Task details:
A single number is the answer here: the count of lines in the data below that include the word "медь".

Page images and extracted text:
-----
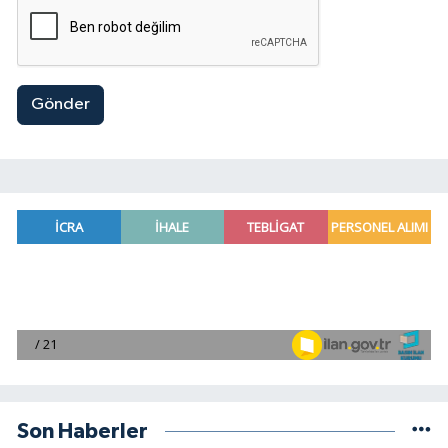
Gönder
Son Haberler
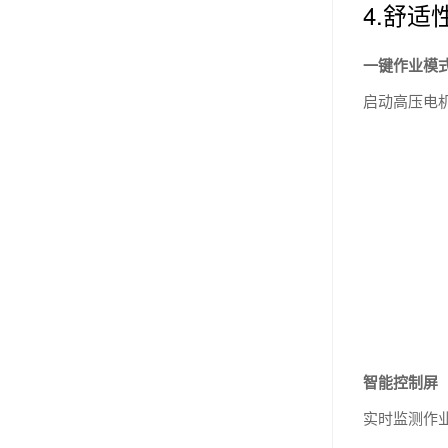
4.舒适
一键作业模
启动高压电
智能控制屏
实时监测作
-----
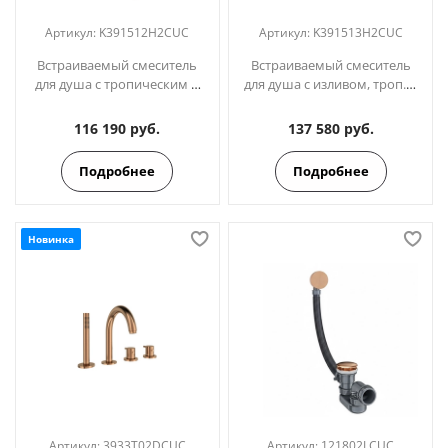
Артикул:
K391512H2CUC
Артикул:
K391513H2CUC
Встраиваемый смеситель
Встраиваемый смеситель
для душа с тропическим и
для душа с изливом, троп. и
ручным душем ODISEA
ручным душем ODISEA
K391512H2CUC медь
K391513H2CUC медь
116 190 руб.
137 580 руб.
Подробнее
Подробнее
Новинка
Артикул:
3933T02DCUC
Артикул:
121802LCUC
-----
Result of this exercise:
2